-- Extracted material follows --

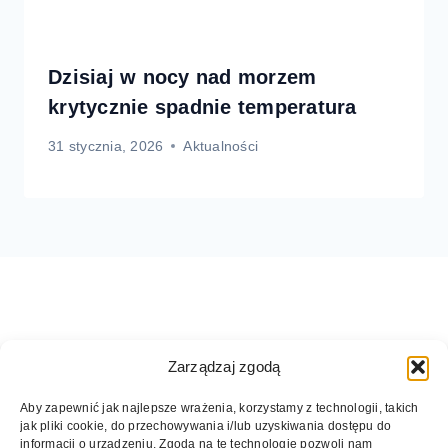
Dzisiaj w nocy nad morzem
krytycznie spadnie temperatura
31 stycznia, 2026
Aktualności
Zarządzaj zgodą
Aby zapewnić jak najlepsze wrażenia, korzystamy z technologii, takich
jak pliki cookie, do przechowywania i/lub uzyskiwania dostępu do
informacji o urządzeniu. Zgoda na te technologie pozwoli nam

-- Extracted material concluded --

• **Problem statement**: I would like you to restate word for word the lines from the one with "jak pliki cookie, do" through the last line of the material above, and only those.

• **Solution to this exercise**:
jak pliki cookie, do przechowywania i/lub uzyskiwania dostępu do
informacji o urządzeniu. Zgoda na te technologie pozwoli nam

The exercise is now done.